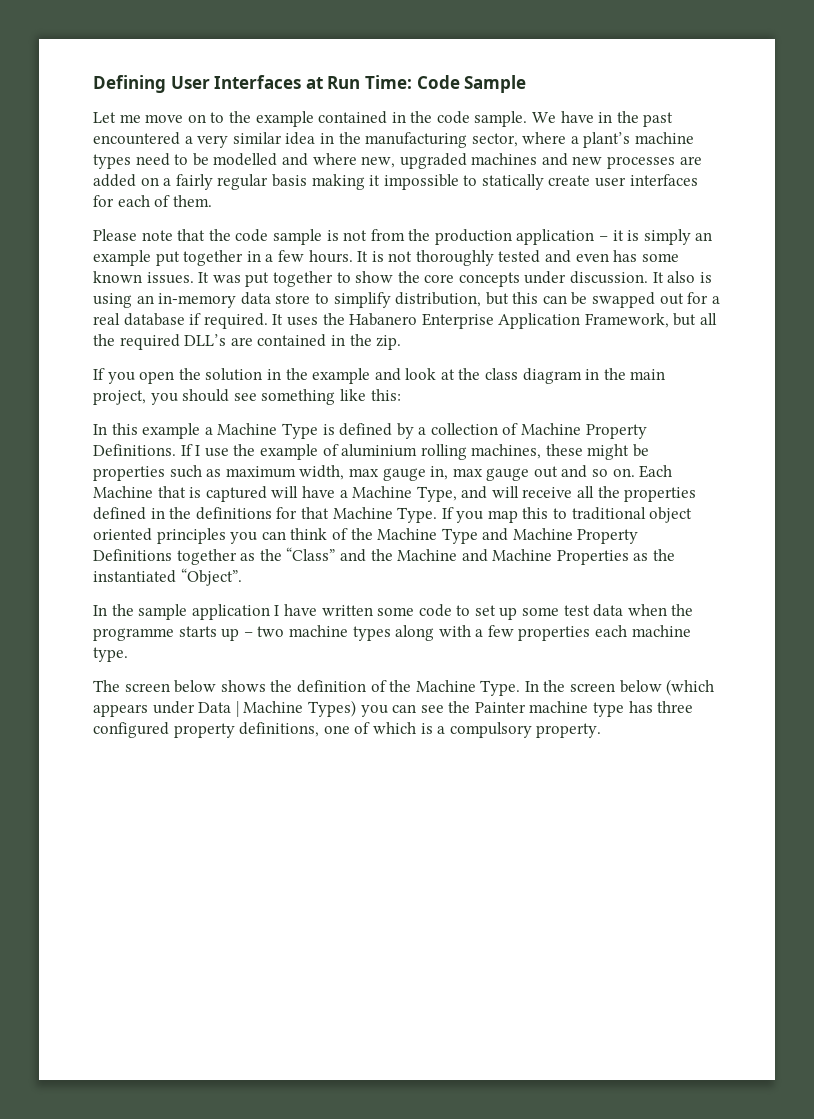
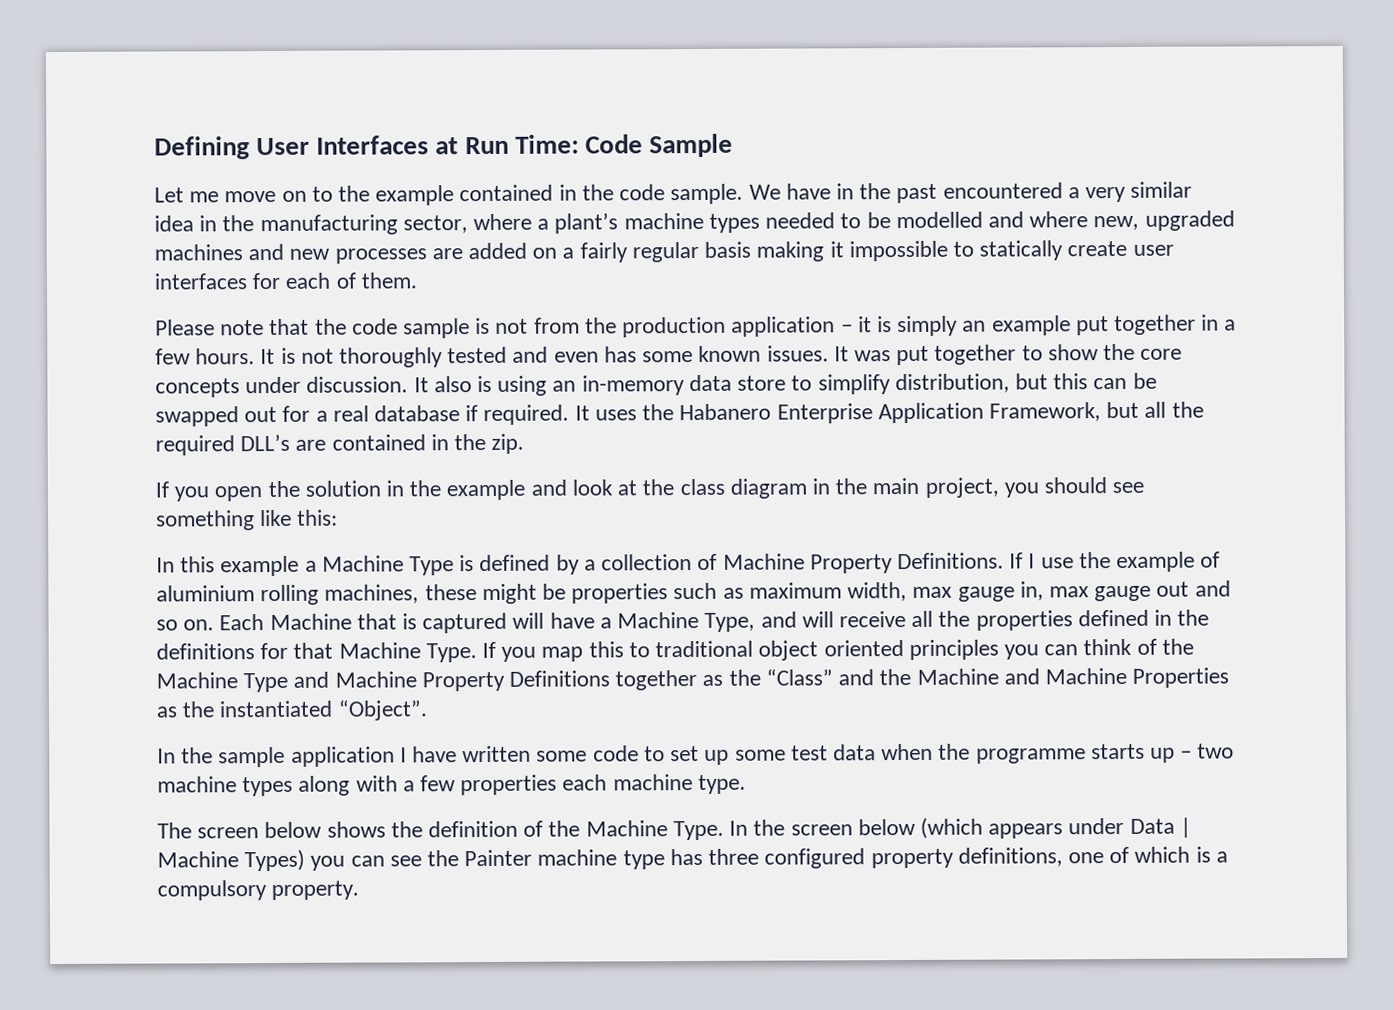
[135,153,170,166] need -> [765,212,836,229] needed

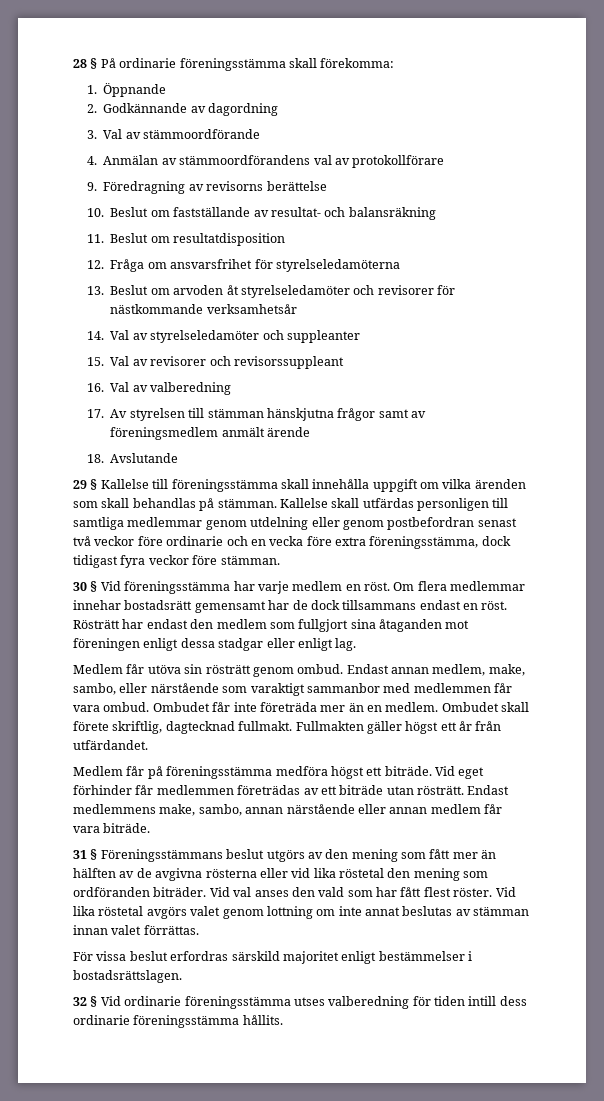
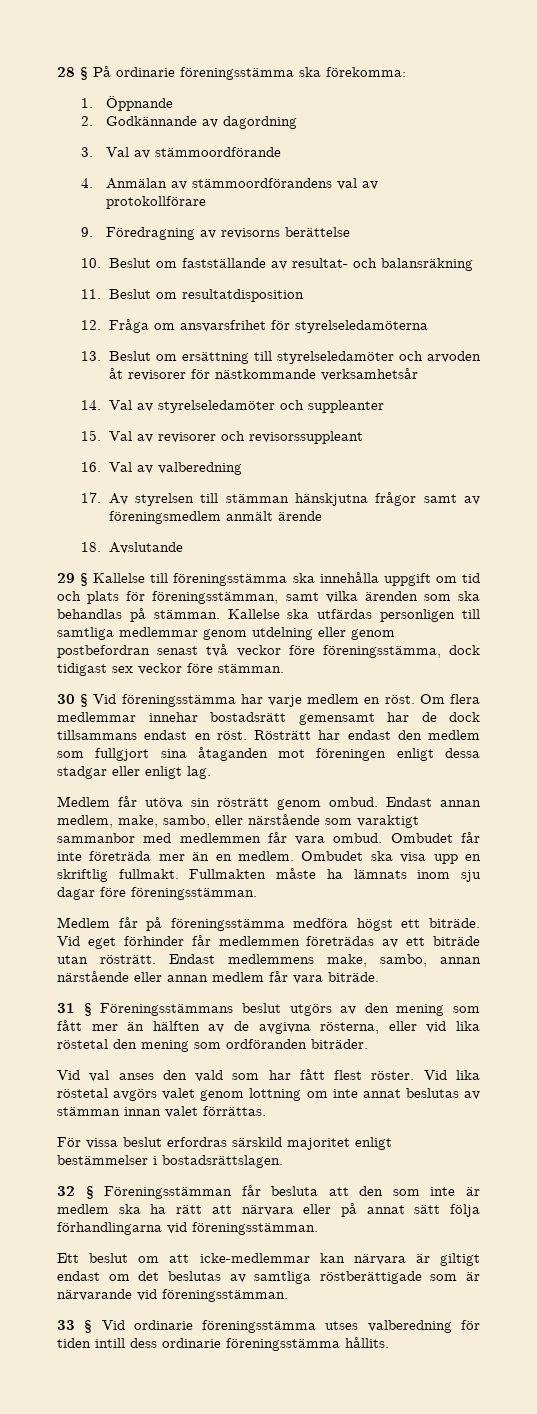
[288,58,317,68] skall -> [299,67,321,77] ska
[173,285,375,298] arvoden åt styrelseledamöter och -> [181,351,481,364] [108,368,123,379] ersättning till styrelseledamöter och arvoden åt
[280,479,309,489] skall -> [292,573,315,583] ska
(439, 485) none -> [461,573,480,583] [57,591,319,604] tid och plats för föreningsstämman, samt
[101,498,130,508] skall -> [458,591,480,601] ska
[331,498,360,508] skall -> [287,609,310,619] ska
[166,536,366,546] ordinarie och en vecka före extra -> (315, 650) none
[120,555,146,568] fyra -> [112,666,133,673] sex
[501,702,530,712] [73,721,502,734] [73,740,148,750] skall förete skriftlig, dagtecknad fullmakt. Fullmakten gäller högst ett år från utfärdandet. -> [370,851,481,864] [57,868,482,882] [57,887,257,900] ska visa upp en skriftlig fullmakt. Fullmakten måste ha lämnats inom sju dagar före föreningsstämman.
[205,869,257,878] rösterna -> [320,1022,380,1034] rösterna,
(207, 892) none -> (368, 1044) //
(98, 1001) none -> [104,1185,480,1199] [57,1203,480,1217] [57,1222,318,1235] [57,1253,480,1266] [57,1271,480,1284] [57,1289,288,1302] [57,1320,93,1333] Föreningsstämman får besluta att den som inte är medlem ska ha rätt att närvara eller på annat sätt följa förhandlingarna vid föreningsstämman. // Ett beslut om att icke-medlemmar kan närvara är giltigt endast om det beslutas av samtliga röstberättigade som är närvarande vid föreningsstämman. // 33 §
---
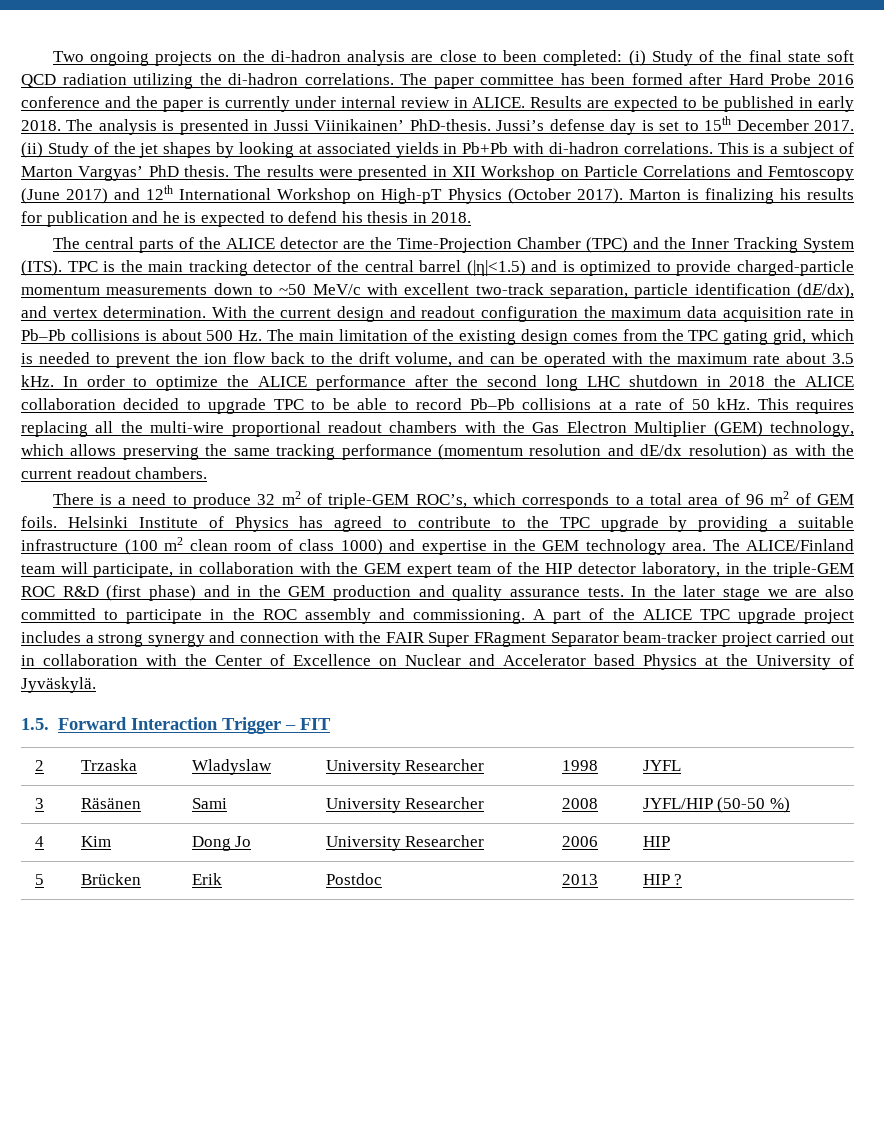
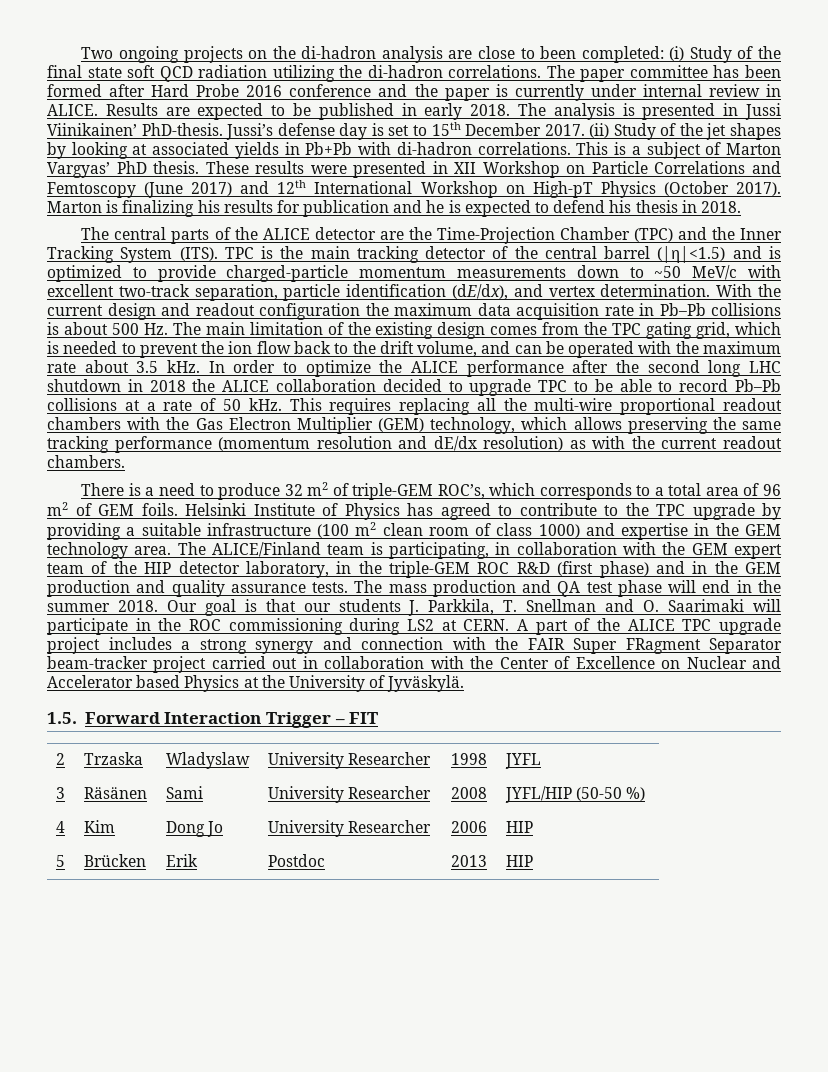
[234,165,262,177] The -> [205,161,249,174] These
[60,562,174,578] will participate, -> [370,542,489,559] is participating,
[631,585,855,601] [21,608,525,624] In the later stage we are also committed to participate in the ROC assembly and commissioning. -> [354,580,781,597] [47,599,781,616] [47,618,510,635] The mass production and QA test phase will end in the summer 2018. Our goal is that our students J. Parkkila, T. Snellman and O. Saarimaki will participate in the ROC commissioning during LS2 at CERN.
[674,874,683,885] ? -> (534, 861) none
==
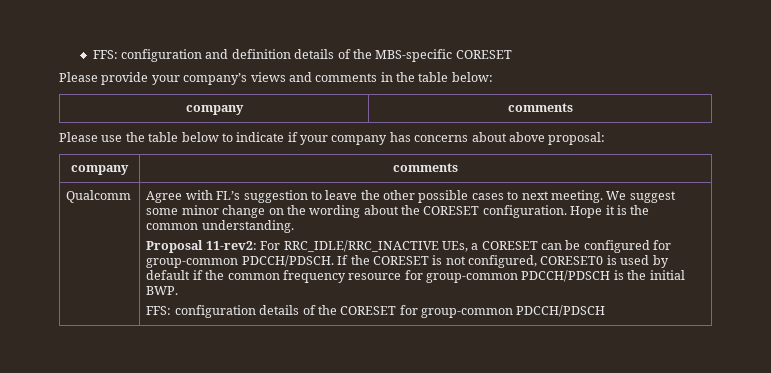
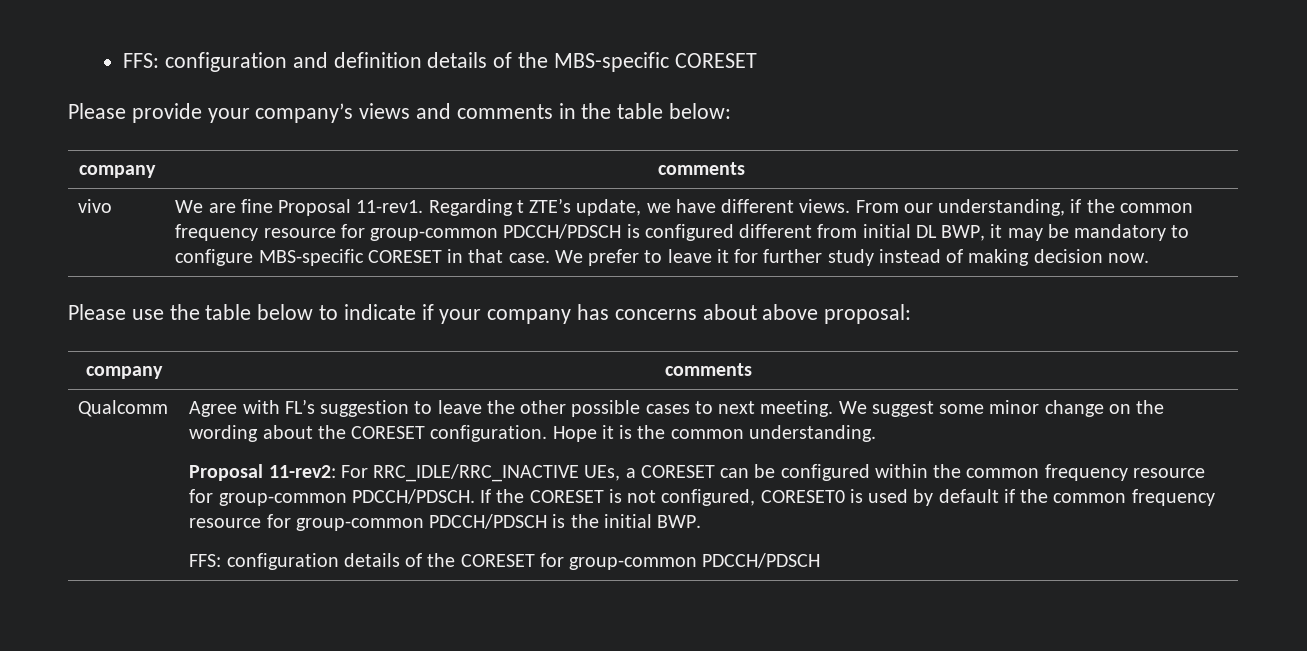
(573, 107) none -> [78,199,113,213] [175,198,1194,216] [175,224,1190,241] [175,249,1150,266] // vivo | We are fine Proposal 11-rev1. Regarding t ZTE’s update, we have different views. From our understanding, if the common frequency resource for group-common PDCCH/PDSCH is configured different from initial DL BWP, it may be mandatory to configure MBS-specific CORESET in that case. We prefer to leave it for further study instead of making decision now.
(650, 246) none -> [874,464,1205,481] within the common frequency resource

* Activity *
All that is wanted is a faithful reproduction of the line above with "[234,165,262,177] The ->", the line with "[674,874,683,885] ? -> (534, 861) none", and every line in between.

* Answer for this exercise *
[234,165,262,177] The -> [205,161,249,174] These
[60,562,174,578] will participate, -> [370,542,489,559] is participating,
[631,585,855,601] [21,608,525,624] In the later stage we are also committed to participate in the ROC assembly and commissioning. -> [354,580,781,597] [47,599,781,616] [47,618,510,635] The mass production and QA test phase will end in the summer 2018. Our goal is that our students J. Parkkila, T. Snellman and O. Saarimaki will participate in the ROC commissioning during LS2 at CERN.
[674,874,683,885] ? -> (534, 861) none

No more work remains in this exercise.